- [Selected excerpt]:
Supporters of President Donald Trump cheer him at a campaign rally in Phoenix, Arizona, August 22, 2017.
Joshua Roberts | Reuters
Supporters of President Donald Trump cheer him at a campaign rally in Phoenix, Arizona, August 22, 2017.

Welcome back, my friends, to the show that never ends. Donald Trump put on what his press secretary called a "campaign event" Tuesday night in Phoenix and, during the rally, made generous use of the future tense, that hallmark of election season: "We will make America the best place in the world to hire, grow, and start a business," Trump said, "we're going to do an infrastructure bill," he continued, and "we will make American great again," he divined. The president even issued a call to action, telling his thousands of supporters: "This is our opportunity to recapture our dynasty like never before." No, Trump didn't forget that 2016 came and went — he's getting a head start on 2020. And he's glad, so glad, you could attend.

- [Task to complete]: Duplicate the Phoenix rally passage word for word, starting at "Joshua Roberts |" and ending at "you could attend.".

- [Dataset]:
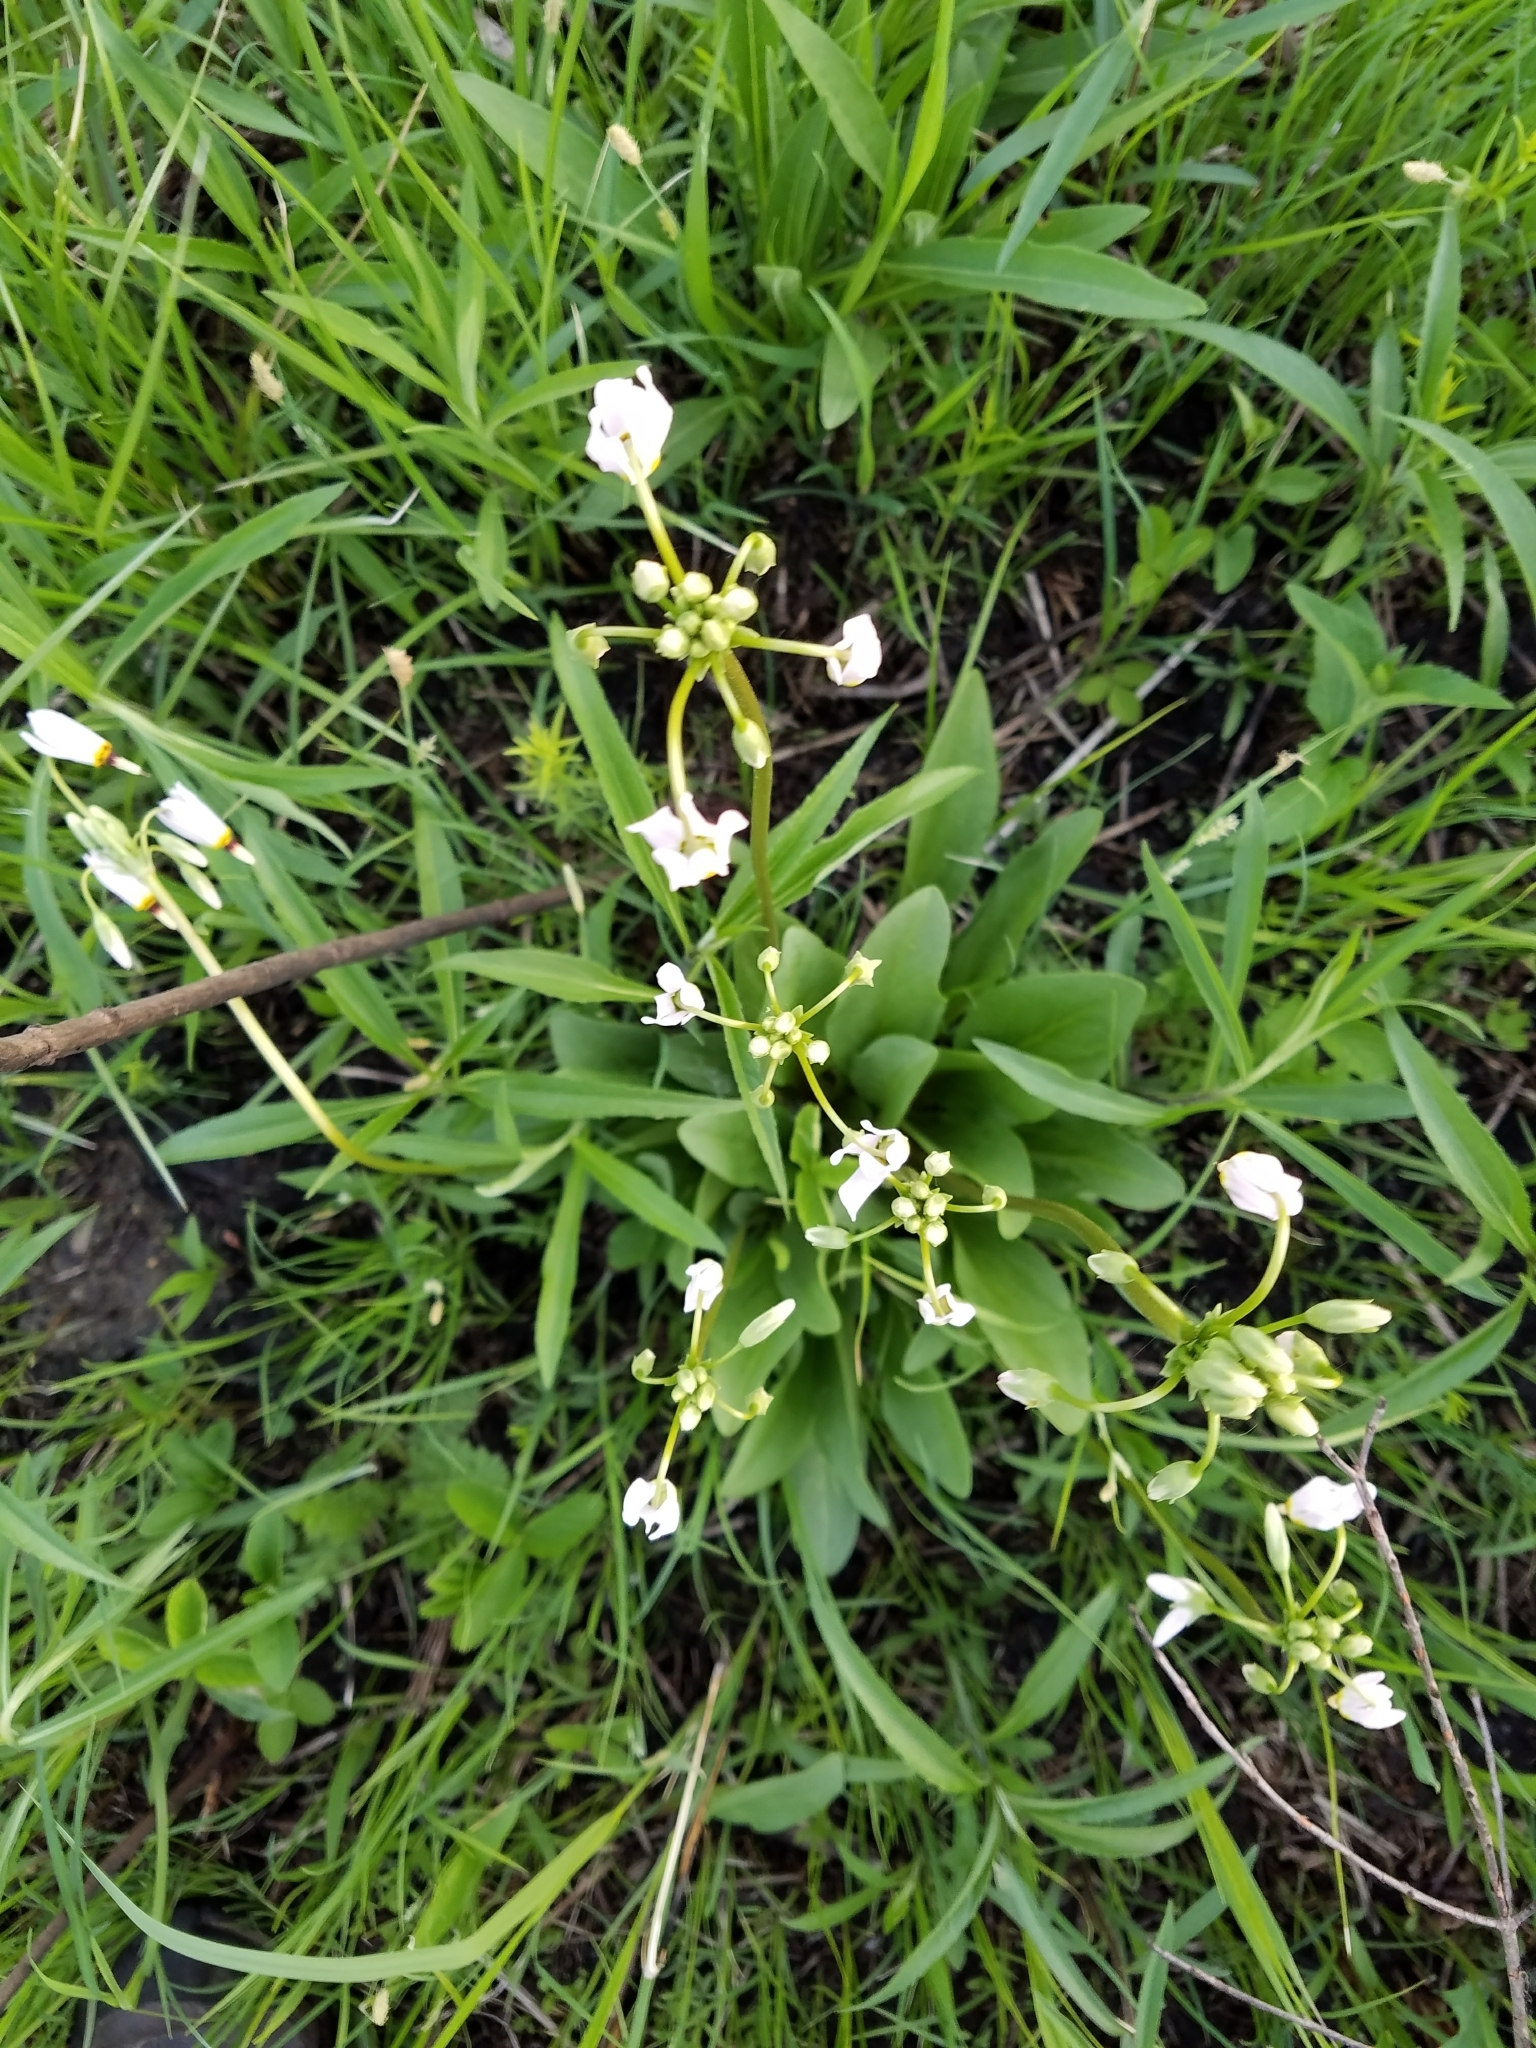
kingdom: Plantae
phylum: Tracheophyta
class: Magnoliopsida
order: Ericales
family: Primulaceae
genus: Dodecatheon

--

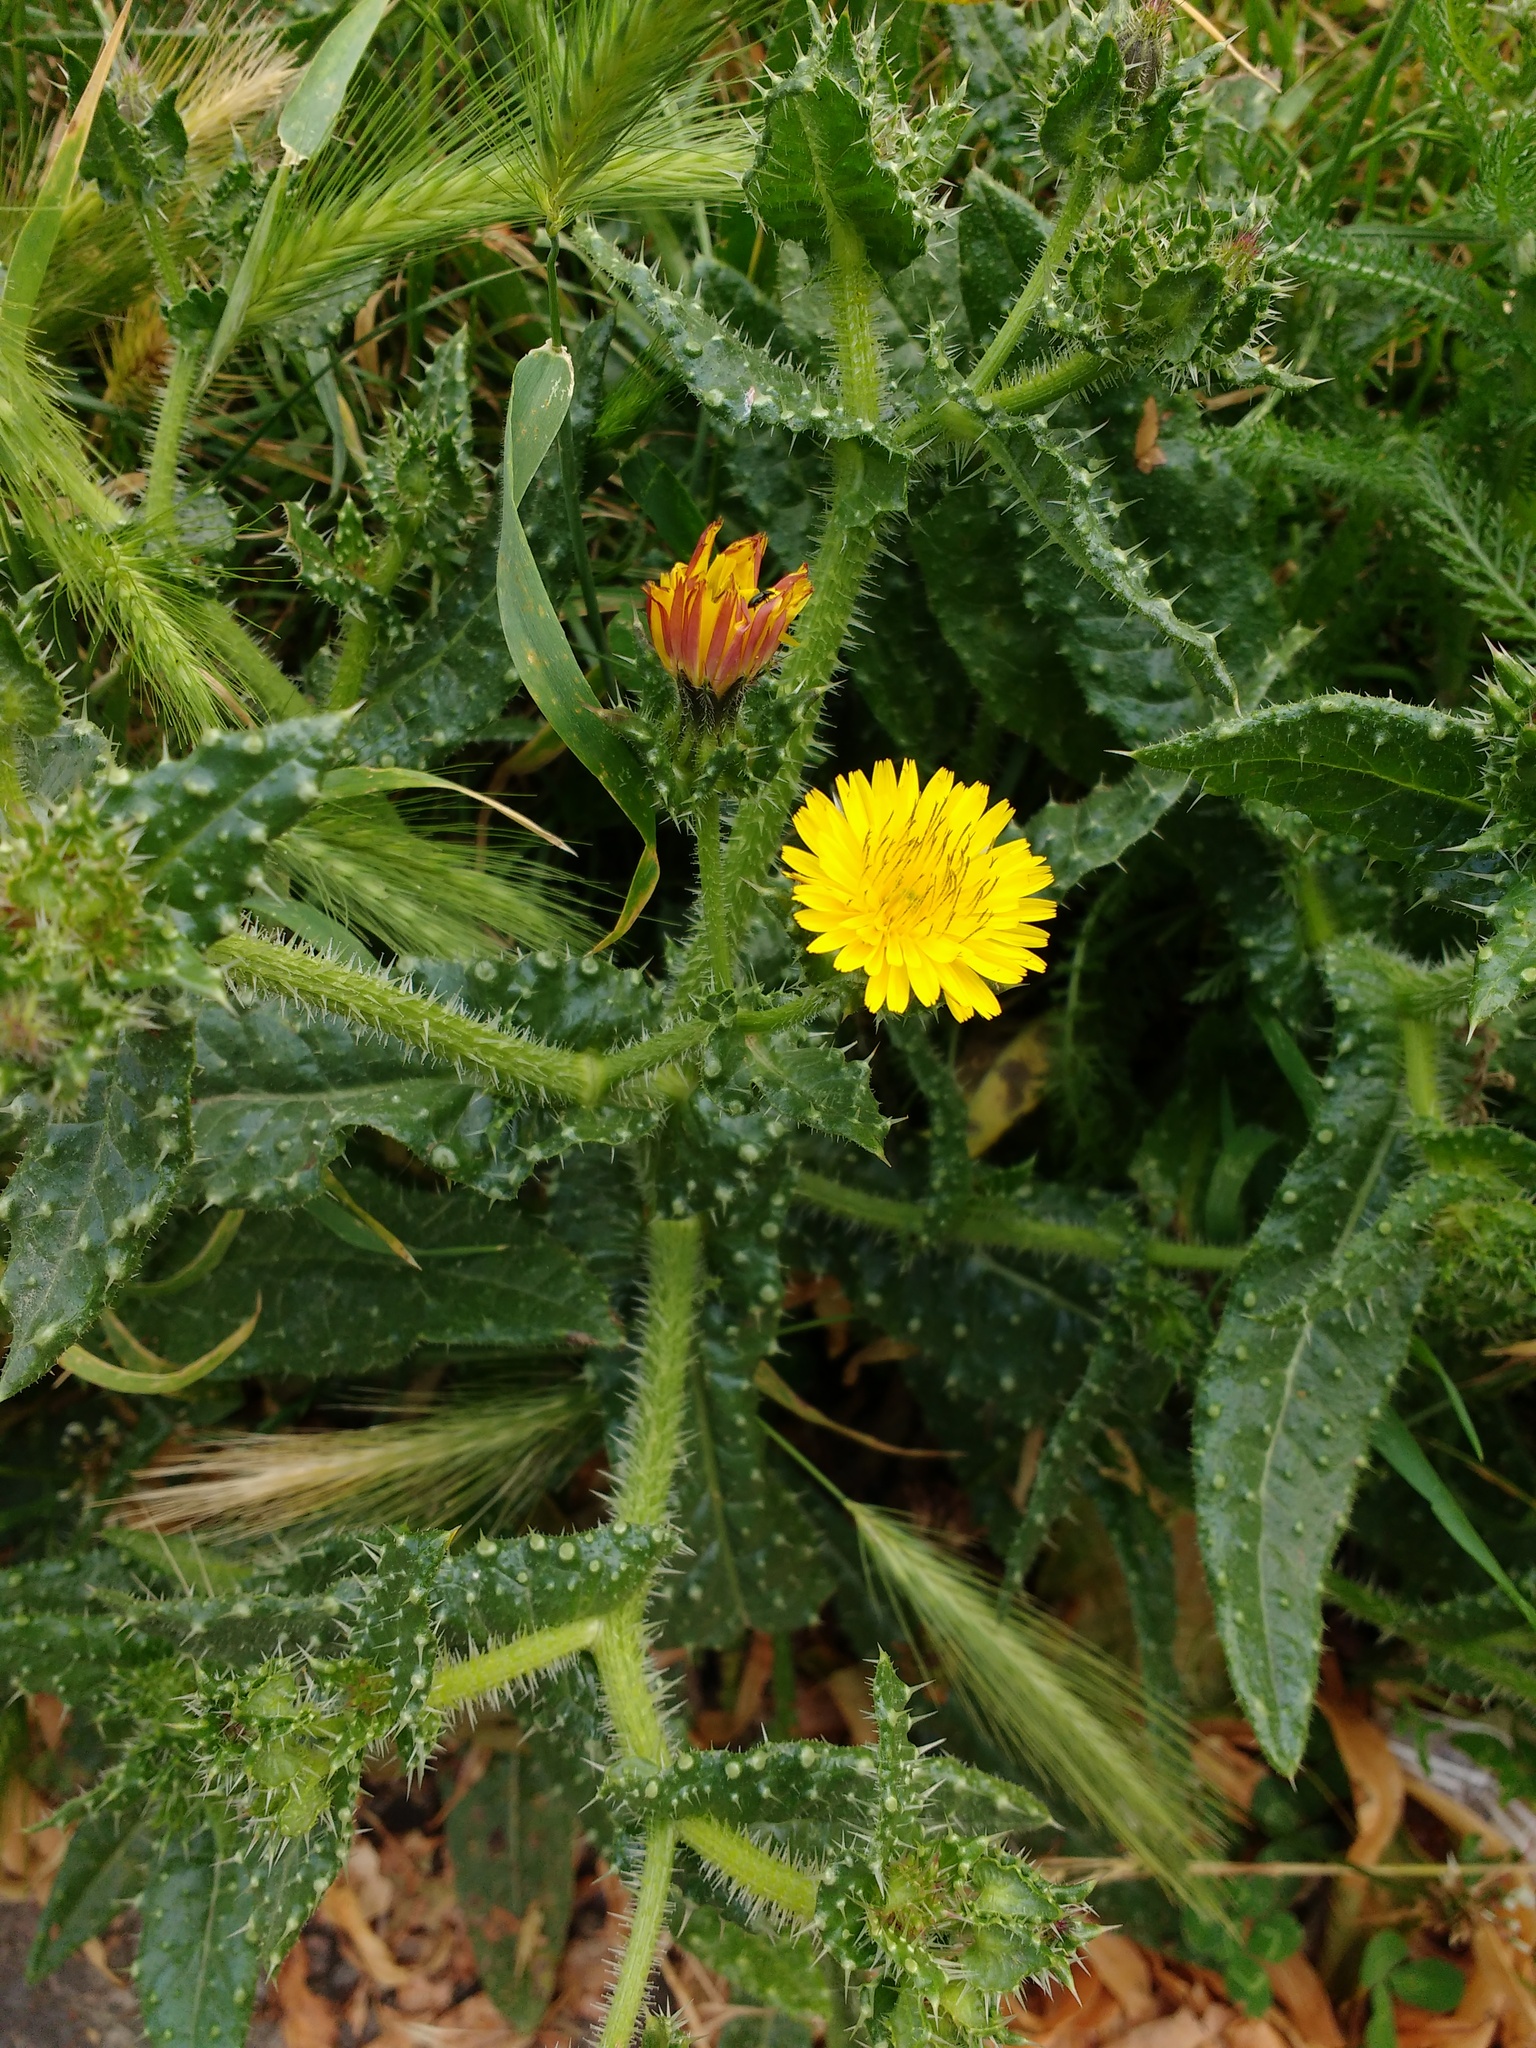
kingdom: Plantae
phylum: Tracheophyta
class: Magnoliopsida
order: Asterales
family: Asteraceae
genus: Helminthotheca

---

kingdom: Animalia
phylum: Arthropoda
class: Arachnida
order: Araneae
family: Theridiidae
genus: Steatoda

- [Answer to this task]:
Joshua Roberts | Reuters
Supporters of President Donald Trump cheer him at a campaign rally in Phoenix, Arizona, August 22, 2017.

Welcome back, my friends, to the show that never ends. Donald Trump put on what his press secretary called a "campaign event" Tuesday night in Phoenix and, during the rally, made generous use of the future tense, that hallmark of election season: "We will make America the best place in the world to hire, grow, and start a business," Trump said, "we're going to do an infrastructure bill," he continued, and "we will make American great again," he divined. The president even issued a call to action, telling his thousands of supporters: "This is our opportunity to recapture our dynasty like never before." No, Trump didn't forget that 2016 came and went — he's getting a head start on 2020. And he's glad, so glad, you could attend.